Tunebug Vibe

The built-in speaker on the iPhone and newer iPod touch models is great in a pinch, but its sound is somewhat tinny and not very loud. To hear better sound out loud (or, in the case of speakerless iPod models, at all) when you're traveling or just out and about, a good option is a portable speaker. And Tunebug has taken the notion of 'portable' to the extreme with the Vibe.

The $70 Vibe is a small speaker (Tunebug alternately refers to it as a speaker and a sound generator) that's a little more than two inches wide and high, and only one inch deep, but is surprisingly sturdy at 5.3 ounces. It uses what the company calls SurfaceSound technology: the idea is that you connect your iPod, iPhone, laptop, MP3 player, or other mobile device to the Vibe using the included 1/8-inch miniplug cable, set the Vibe on a flat surface, and turn it on (by holding down the single button on the top), and then the Vibe transmits sound waves through whatever surface it's on--essentially turning that surface into a larger, louder speaker.

The Vibe is powered by an internal rechargeable battery, which you charge, using the included USB-to-miniplug cable, from your computer or a wall or auto charger with a USB port (such as the charger that comes with the iPhone).
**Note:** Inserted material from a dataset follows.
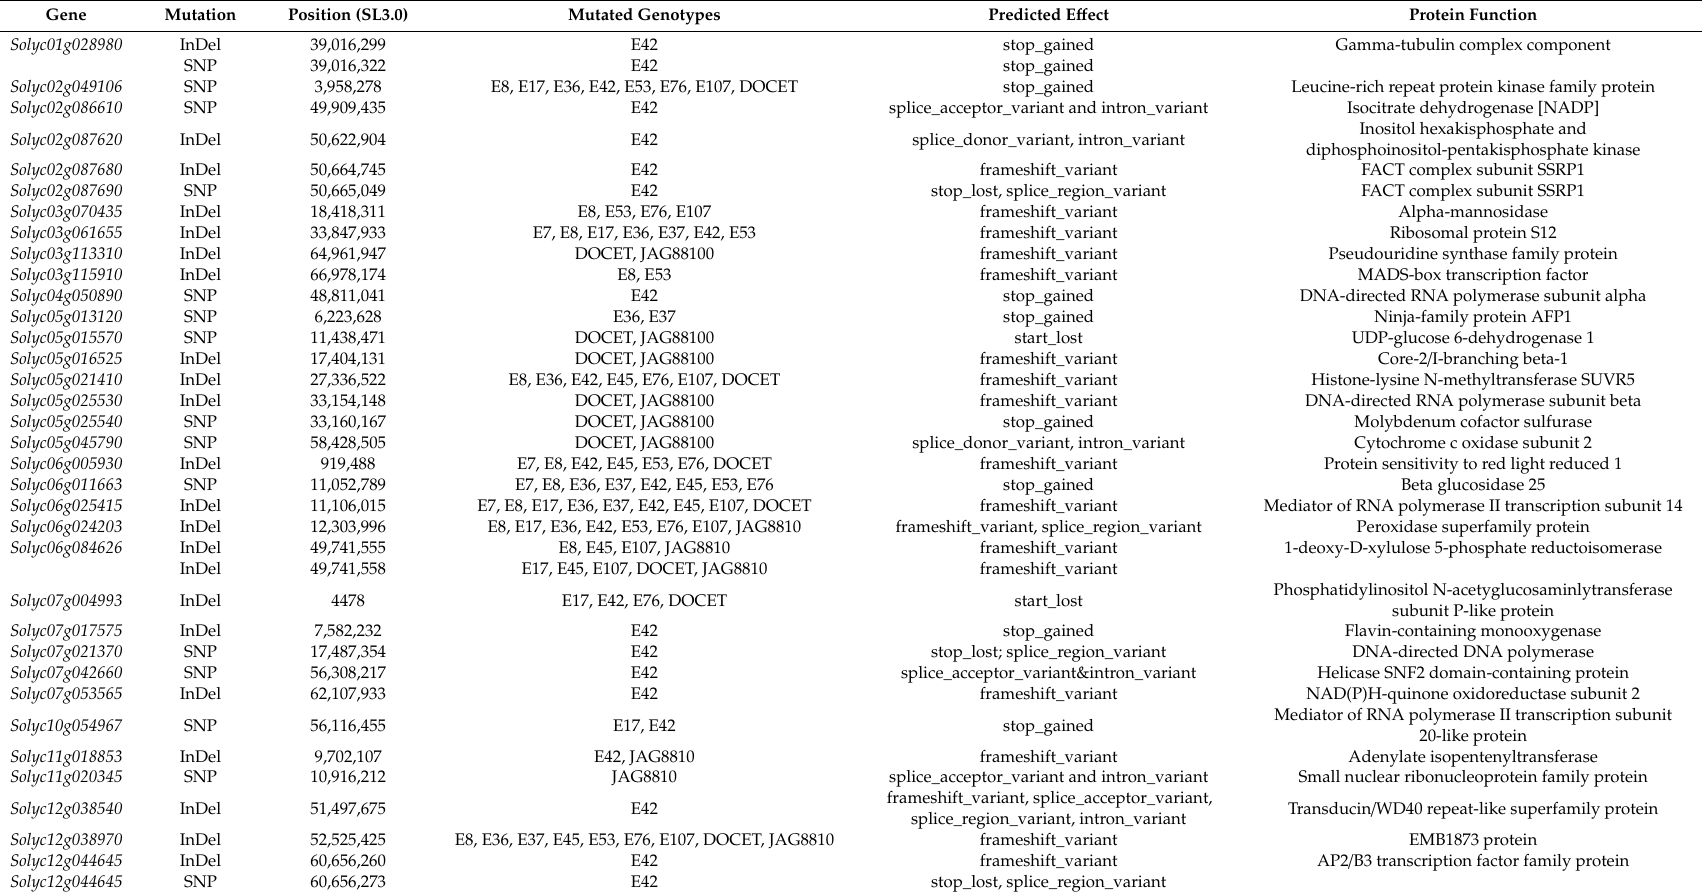
Table 4. List of genes a ff ected by SNPs / InDels mutations with high impact. For each gene, the position in the tomato genome (version SL3.0), the genotypes carrying the mutation, the predicted e ff ect of the mutation, and the protein function are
The company says you can play music for five hours on a charge.

Tunebug suggests that you'll get the best results placing the Vibe on a hollow surface, such as a box; in fact, the Vibe comes with a small box, called a Sound Base, for just this purpose (the Sound Base doubles as a case). In my testing, sound quality and volume varied wildly depending on the surface on which I put the Vibe. (You adjust the source volume level using your iPod, iPhone, or other connected device's own volume control.)

The Vibe/Sound Base combo did a respectable job, producing mostly clear sound--although it lacked bass, audio had more punch than the same songs played through my iPhone 3GS's built-in speaker. A DVD case worked pretty well, too, as did an unopened contact-lens-solution box and playback on the mantle above the fireplace in our house. In fact, on the right surface, volume is loud enough to fill a small-to-medium-sized room and sounds comparable to many entry-level iPod speakers--ideal for an office, hotel room, or other not-so-large place where you want to hear or share the contents of your portable device without lugging along the typically sized portable speaker system.

(The company plans to release in April a $120 Bluetooth version, called the Shake, designed for mounting on bicycle and climbing helmets.)

Macworld's buying advice

The Vibe provides an innovative way to listen out loud to the music on your portable devices. Its small size makes it extremely portable, and if you have it on the right surface, the sound is nothing to sneeze at.